_Work required_.
Please give back only the lines below from the one containing "let chargesSocialesEurlIS = salaireNet" to the one containing "let salaireSuperBrutSasuIR = salaireNet", each repeated word for word, both ends included.

_Entries shown_.
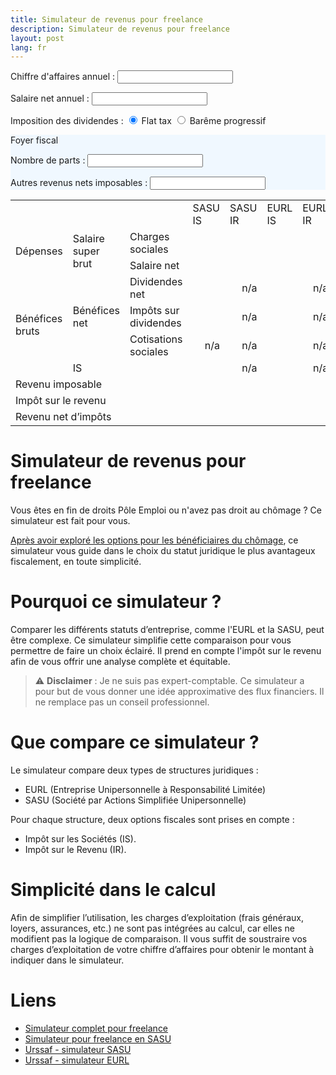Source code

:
 ```yaml
---
title: Simulateur de revenus pour freelance
description: Simulateur de revenus pour freelance
layout: post
lang: fr
---
```

<script>
    function updateDouble() {
        // Récupère la valeur de l'input

        let imposition = document.querySelector('input[name="imposition"]:checked').value;
        //console.log(selectedValue)

        let salaireNet = parseFloat(document.getElementById("numberInput").value);
        let ca = parseFloat(document.getElementById("ca").value);
        let nombreDeParts = parseFloat(document.getElementById("nombreDeParts").value);
        let autresRevenus = parseFloat(document.getElementById("autresRevenus").value);

        // Calcule le double
        let chargesSocialesSasuIS = salaireNet * 0.80;
        let chargesSocialesSasuIR = salaireNet * 0.80;
        let chargesSocialesEurlIS = salaireNet * 0.45;
        let chargesSocialesEurlIR = (ca / 1.45) * 0.45;

        let salaireSuperBrutSasuIS = salaireNet + chargesSocialesSasuIS;
        let salaireSuperBrutSasuIR = salaireNet + chargesSocialesSasuIR;
        let salaireSuperBrutEurlIS = salaireNet + chargesSocialesEurlIS;
        let salaireSuperBrutEurlIR = salaireNet + chargesSocialesEurlIR;

        let beneficeBrutSasuIS = ca - salaireSuperBrutSasuIS;
        let beneficeBrutSasuIR = ca - salaireSuperBrutSasuIR;
        let beneficeBrutEurlIS = ca - salaireSuperBrutEurlIS;
        let beneficeBrutEurlIR = ca - salaireSuperBrutEurlIR;

        let isSasuIS = beneficeBrutSasuIS < 42500 ? beneficeBrutSasuIS * 0.15 : 0.15 * 42500 + (beneficeBrutSasuIS - 42500) * 0.25;
        let isSasuIR = 0
        let isEurlIS = beneficeBrutEurlIS < 42500 ? beneficeBrutEurlIS * 0.15 : 0.15 * 42500 + (beneficeBrutEurlIS - 42500) * 0.25;
        let isEurlIR = 0

        let beneficeNetSasuIS = beneficeBrutSasuIS - isSasuIS;
        let beneficeNetSasuIR = beneficeBrutSasuIR - isSasuIR;
        let beneficeNetEurlIS = beneficeBrutEurlIS - isEurlIS;
        let beneficeNetEurlIR = beneficeBrutEurlIR - isEurlIR;

        let cotisationsSocialesSasuIS = 0
        let cotisationsSocialesSasuIR = 0
        let cotisationsSocialesEurlIS = beneficeNetEurlIS * 0.45
        let cotisationsSocialesEurlIR = 0

        let revenuImposableSasuIS = salaireNet + autresRevenus + (imposition === "flat_tax" ? 0 : beneficeNetSasuIS * 0.6)
        let revenuImposableSasuIR = ca - salaireNet * 0.54 + autresRevenus // les charges patronales sont deductibles
        let revenuImposableEurlIS = salaireNet + autresRevenus + (imposition === "flat_tax" ? 0 : beneficeNetSasuIS * 0.6)
        let revenuImposableEurlIR = ca - chargesSocialesEurlIR + autresRevenus // les charges sont deductibles ?

        let irSasuIS = calculImpot2(revenuImposableSasuIS, nombreDeParts)
        let irSasuIR = calculImpot2(revenuImposableSasuIR, nombreDeParts) // les charges patronales sont deductibles
        let irEurlIS = calculImpot2(revenuImposableEurlIS, nombreDeParts)
        let irEurlIR = calculImpot2(revenuImposableEurlIR, nombreDeParts)

        let flatTaxSasuIS = beneficeNetSasuIS * ((imposition == "flat_tax") ? 0.30 : 0.172)
        let flatTaxSasuIR = 0
        let flatTaxEurlIS = beneficeNetEurlIS * ((imposition == "flat_tax") ? 0.128 : 0) //beneficeNetEurlIS * 0.128
        let flatTaxEurlIR = 0

        let dividendesNetSasuIS = beneficeNetSasuIS - flatTaxSasuIS - cotisationsSocialesSasuIS
        let dividendesNetSasuIR = 0
        let dividendesNetEurlIS = beneficeNetEurlIS - flatTaxEurlIS - cotisationsSocialesEurlIS
        let dividendesNetEurlIR = 0

        let revenuNetSasuIS = salaireNet - irSasuIS[0] + dividendesNetSasuIS
        let revenuNetSasuIR = ca - chargesSocialesSasuIR - irSasuIR[0]
        let revenuNetEurlIS = salaireNet - irEurlIS[0] + dividendesNetEurlIS
        let revenuNetEurlIR = ca - chargesSocialesEurlIR - irEurlIR[0]
        // Affiche le résultat
        //document.getElementById("salaireSuperBrutSasuIS").innerText = salaireSuperBrutSasuIS;
        document.getElementById("chargesSocialesSasuIS").innerText = show(chargesSocialesSasuIS);
        document.getElementById("chargesSocialesSasuIR").innerText = show(chargesSocialesSasuIR);
        document.getElementById("chargesSocialesEurlIS").innerText = show(chargesSocialesEurlIS);
        document.getElementById("chargesSocialesEurlIR").innerText = show(chargesSocialesEurlIR);

        document.getElementById("salaireNetSasuIS").innerText = show(salaireNet);
        document.getElementById("salaireNetSasuIR").innerText = show(salaireNet);
        document.getElementById("salaireNetEurlIS").innerText = show(salaireNet);
        document.getElementById("salaireNetEurlIR").innerText = show(ca - chargesSocialesEurlIR);

        document.getElementById("isSasuIS").innerText = show(isSasuIS);
        //document.getElementById("isSasuIR").innerText = show(isSasuIR);
        document.getElementById("isEurlIS").innerText = show(isEurlIS);

        //document.getElementById("cotisationsSocialesSasuIS").innerText = show(cotisationsSocialesSasuIS);
        //document.getElementById("cotisationsSocialesSasuIR").innerText = show(cotisationsSocialesSasuIR);
        document.getElementById("cotisationsSocialesEurlIS").innerText = show(cotisationsSocialesEurlIS);

        document.getElementById("dividendesNetSasuIS").innerText = show(dividendesNetSasuIS);
        //document.getElementById("dividendesNetSasuIR").innerText = show(dividendesNetSasuIR);
        document.getElementById("dividendesNetEurlIS").innerText = show(dividendesNetEurlIS);

        document.getElementById("flatTaxSasuIS").innerText = show(flatTaxSasuIS);
        //document.getElementById("flatTaxSasuIR").innerText = show(flatTaxSasuIR);
        document.getElementById("flatTaxEurlIS").innerText = show(flatTaxEurlIS);

        document.getElementById("irSasuIS").innerText = showImpot(irSasuIS);
        document.getElementById("irSasuIR").innerText = showImpot(irSasuIR);
        document.getElementById("irEurlIS").innerText = showImpot(irEurlIS);
        document.getElementById("irEurlIR").innerText = showImpot(irEurlIR);

        document.getElementById("revenuImposableSasuIS").innerText = show(revenuImposableSasuIS);
        document.getElementById("revenuImposableSasuIR").innerText = show(revenuImposableSasuIR);
        document.getElementById("revenuImposableEurlIS").innerText = show(revenuImposableEurlIS);
        document.getElementById("revenuImposableEurlIR").innerText = show(revenuImposableEurlIR);

        document.getElementById("revenuNetSasuIS").innerText = show(revenuNetSasuIS);
        document.getElementById("revenuNetSasuIR").innerText = show(revenuNetSasuIR);
        document.getElementById("revenuNetEurlIS").innerText = show(revenuNetEurlIS);
        document.getElementById("revenuNetEurlIR").innerText = show(revenuNetEurlIR);
    }

   function showImpot(arr) {
        return isNaN(arr[0]) ? "" : Math.round(arr[0]) + " (" + (100*arr[1]).toFixed(1) + "%)"
   }
   function show(n) {
       return isNaN(n) ? "" : Math.round(n)
       } 

    function calculImpot2(salaireNet, nombreDeParts) {
        let impot = nombreDeParts * calculImpot(salaireNet / nombreDeParts)
        return [impot, impot/salaireNet]
    }

    function calculImpot(salaireNet) {
        let impot = 0;

        // Tranche 0% : de 0 à 10 777 €
        if (salaireNet <= 10777) {
            return impot;
        }

        // Tranche 11% : de 10 778 € à 27 478 €
        if (salaireNet > 10777 && salaireNet <= 27478) {
            impot += (salaireNet - 10777) * 0.11;
            return impot;
        }

        // Tranche 30% : de 27 479 € à 78 570 €
        if (salaireNet > 27478 && salaireNet <= 78570) {
            impot += (27478 - 10777) * 0.11;  // 11% sur la première tranche
            impot += (salaireNet - 27478) * 0.30;
            return impot;
        }

        // Tranche 41% : de 78 571 € à 168 994 €
        if (salaireNet > 78570 && salaireNet <= 168994) {
            impot += (27478 - 10777) * 0.11;  // 11% sur la première tranche
            impot += (78570 - 27478) * 0.30;  // 30% sur la deuxième tranche
            impot += (salaireNet - 78570) * 0.41;
            return impot;
        }

        // Tranche 45% : au-delà de 168 994 €
        if (salaireNet > 168994) {
            impot += (27478 - 10777) * 0.11;  // 11% sur la première tranche
            impot += (78570 - 27478) * 0.30;  // 30% sur la deuxième tranche
            impot += (168994 - 78570) * 0.41; // 41% sur la troisième tranche
            impot += (salaireNet - 168994) * 0.45; // 45% sur le reste
            return impot;
        }
    }
</script>

Chiffre d'affaires annuel : <input type="number" id="ca" oninput="updateDouble()" />

Salaire net annuel : <input type="number" id="numberInput" oninput="updateDouble()" />

Imposition des dividendes :
<input type="radio" id="option1" name="imposition" value="flat_tax" checked oninput="updateDouble()">
<label for="option1">Flat tax</label>
<input type="radio" id="option2" name="imposition" value="bareme" oninput="updateDouble()">
<label for="option2">Barême progressif</label>

<div style="background-color: #f0f8ff;margin-bottom: 15px;">
    <p>Foyer fiscal</p>
    <div style="margin-bottom: 15px;">
        Nombre de parts : <input type="number" id="nombreDeParts" oninput="updateDouble()" /> 
    </div>
    <div style="margin-bottom: 15px;">
        Autres revenus nets imposables : <input type="number" id="autresRevenus" oninput="updateDouble()" />
    </div>
</div>

<table border="0" cellspacing="0" cellpadding="0" class="ta1">
    <colgroup>
        <col width="121">
        <col width="131">
        <col width="135">
        <col width="99">
        <col width="99">
        <col width="99">
        <col width="99">
    </colgroup>
    <tbody>
        <tr class="ro1">
            <td colspan="3" style="text-align:left;">&nbsp;</td>
            <td style="text-align:left;">SASU IS</td>
            <td style="text-align:left;">SASU IR</td>
            <td style="text-align:left;">EURL IS</td>
            <td style="text-align:left;">EURL IR</td>
        </tr>
        <tr class="ro1">
            <td rowspan="2" style="text-align:left;">Dépenses</td>
            <td rowspan="2" style="text-align:left;">Salaire super brut</td>
            <td style="text-align:left;">Charges sociales</td>
            <td style="text-align:right;"><span id="chargesSocialesSasuIS">&nbsp;</span></td>
            <td style="text-align:right;"><span id="chargesSocialesSasuIR">&nbsp;</span></td>
            <td style="text-align:right;"><span id="chargesSocialesEurlIS">&nbsp;</span></td>
            <td style="text-align:right;"><span id="chargesSocialesEurlIR">&nbsp;</span></td>
        </tr>
        <tr class="ro1">
            <td style="text-align:left;">Salaire net</td>
            <td style="text-align:right;"><span id="salaireNetSasuIS">&nbsp;</span></td>
            <td style="text-align:right;"><span id="salaireNetSasuIR">&nbsp;</span></td>
            <td style="text-align:right;"><span id="salaireNetEurlIS">&nbsp;</span></td>
            <td style="text-align:right;"><span id="salaireNetEurlIR">&nbsp;</span></td>
        </tr>
        <tr class="ro1">
            <td rowspan="4" style="text-align:left;">Bénéfices bruts</td>
            <td rowspan="3" style="text-align:left;">Bénéfices net</td>
            <td style="text-align:left;">Dividendes net</td>
            <td style="text-align:right;"><span id="dividendesNetSasuIS">&nbsp;</span></td>
            <td style="text-align:right;"><span id="dividendesNetSasuIR">n/a</span></td>
            <td style="text-align:right;"><span id="dividendesNetEurlIS">&nbsp;</span></td>
            <td style="text-align:right;"><span id="dividendesNetEurlIR">n/a</span></td>
        </tr>
        <tr class="ro1">
            <td style="text-align:left;">Impôts sur dividendes</td>
            <td style="text-align:right;"><span id="flatTaxSasuIS">&nbsp;</span></td>
            <td style="text-align:right;"><span id="flatTaxSasuIR">n/a</span></td>
            <td style="text-align:right;"><span id="flatTaxEurlIS">&nbsp;</span></td>
            <td style="text-align:right;"><span id="flatTaxEurlIR">n/a</span></td>
        </tr>
        <tr class="ro1">
            <td style="text-align:left;">Cotisations sociales</td>
            <td style="text-align:right;"><span id="cotisationsSocialesSasuIS">n/a</span></td>
            <td style="text-align:right;"><span id="cotisationsSocialesSasuIR">n/a</span></td>
            <td style="text-align:right;"><span id="cotisationsSocialesEurlIS">&nbsp;</span></td>
            <td style="text-align:right;"><span id="cotisationsSocialesEurlIR">n/a</span></td>
        </tr>
        <tr class="ro1">
            <td colspan="2" style="text-align:left;">IS</td>
            <td style="text-align:right;"><span id="isSasuIS">&nbsp;</span></td>
            <td style="text-align:right;"><span id="isSasuIR">n/a</span></td>
            <td style="text-align:right;"><span id="isEurlIS">&nbsp;</span></td>
            <td style="text-align:right;"><span id="isEurlIR">n/a</span></td>
        </tr>
        <tr class="ro1">
            <td colspan="3" style="text-align:left;">Revenu imposable</td>
            <td style="text-align:right;"><span id="revenuImposableSasuIS">&nbsp;</span></td>
            <td style="text-align:right;"><span id="revenuImposableSasuIR">&nbsp;</span></td>
            <td style="text-align:right;"><span id="revenuImposableEurlIS">&nbsp;</span></td>
            <td style="text-align:right;"><span id="revenuImposableEurlIR">&nbsp;</span></td>
        </tr>
        <tr class="ro1">
            <td colspan="3" style="text-align:left;">Impôt sur le revenu</td>
            <td style="text-align:right;"><span id="irSasuIS">&nbsp;</span></td>
            <td style="text-align:right;"><span id="irSasuIR">&nbsp;</span></td>
            <td style="text-align:right;"><span id="irEurlIS">&nbsp;</span></td>
            <td style="text-align:right;"><span id="irEurlIR">&nbsp;</span></td>
        </tr>
        <tr class="ro1">
            <td colspan="3" style="text-align:left;">Revenu net d’impôts</td>
            <td style="text-align:right;"><span id="revenuNetSasuIS">&nbsp;</span></td>
            <td style="text-align:right;"><span id="revenuNetSasuIR">&nbsp;</span></td>
            <td style="text-align:right;"><span id="revenuNetEurlIS">&nbsp;</span></td>
            <td style="text-align:right;"><span id="revenuNetEurlIR">&nbsp;</span></td>
        </tr>
    </tbody>
</table>

# Simulateur de revenus pour freelance

Vous êtes en fin de droits Pôle Emploi ou n'avez pas droit au chômage ? Ce simulateur est fait pour vous.

[Après avoir exploré les options pour les bénéficiaires du chômage](micro-entreprise-ou-sasu.html), ce simulateur
vous guide dans le choix du statut juridique le plus avantageux fiscalement, en toute simplicité.

# Pourquoi ce simulateur ?

Comparer les différents statuts d’entreprise, comme l'EURL et la SASU, peut être complexe. 
Ce simulateur simplifie cette comparaison pour vous permettre de faire un choix éclairé. 
Il prend en compte l'impôt sur le revenu afin de vous offrir une analyse complète et équitable.

> ⚠️ **Disclaimer** : Je ne suis pas expert-comptable. 
Ce simulateur a pour but de vous donner une idée approximative des flux financiers. Il ne remplace pas un conseil professionnel.

# Que compare ce simulateur ?

Le simulateur compare deux types de structures juridiques :

- EURL (Entreprise Unipersonnelle à Responsabilité Limitée)
- SASU (Société par Actions Simplifiée Unipersonnelle)

Pour chaque structure, deux options fiscales sont prises en compte :

- Impôt sur les Sociétés (IS).
- Impôt sur le Revenu (IR).

# Simplicité dans le calcul

Afin de simplifier l’utilisation, les charges d’exploitation (frais généraux, loyers, assurances, etc.) ne sont pas intégrées au calcul, 
car elles ne modifient pas la logique de comparaison. Il vous suffit de soustraire vos charges d’exploitation de votre chiffre d’affaires pour obtenir le montant à indiquer dans le simulateur.

# Liens

- [Simulateur complet pour freelance](https://decodage-fiscal.fr/guides-simulateurs/simulateur-complet-independant-freelance)
- [Simulateur pour freelance en SASU](http://sasu.mokatech.net/)
- [Urssaf - simulateur SASU](https://mon-entreprise.urssaf.fr/simulateurs/sasu)
- [Urssaf - simulateur EURL](https://mon-entreprise.urssaf.fr/simulateurs/eurl)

_Your solution_.
        let chargesSocialesEurlIS = salaireNet * 0.45;
        let chargesSocialesEurlIR = (ca / 1.45) * 0.45;

        let salaireSuperBrutSasuIS = salaireNet + chargesSocialesSasuIS;
        let salaireSuperBrutSasuIR = salaireNet + chargesSocialesSasuIR;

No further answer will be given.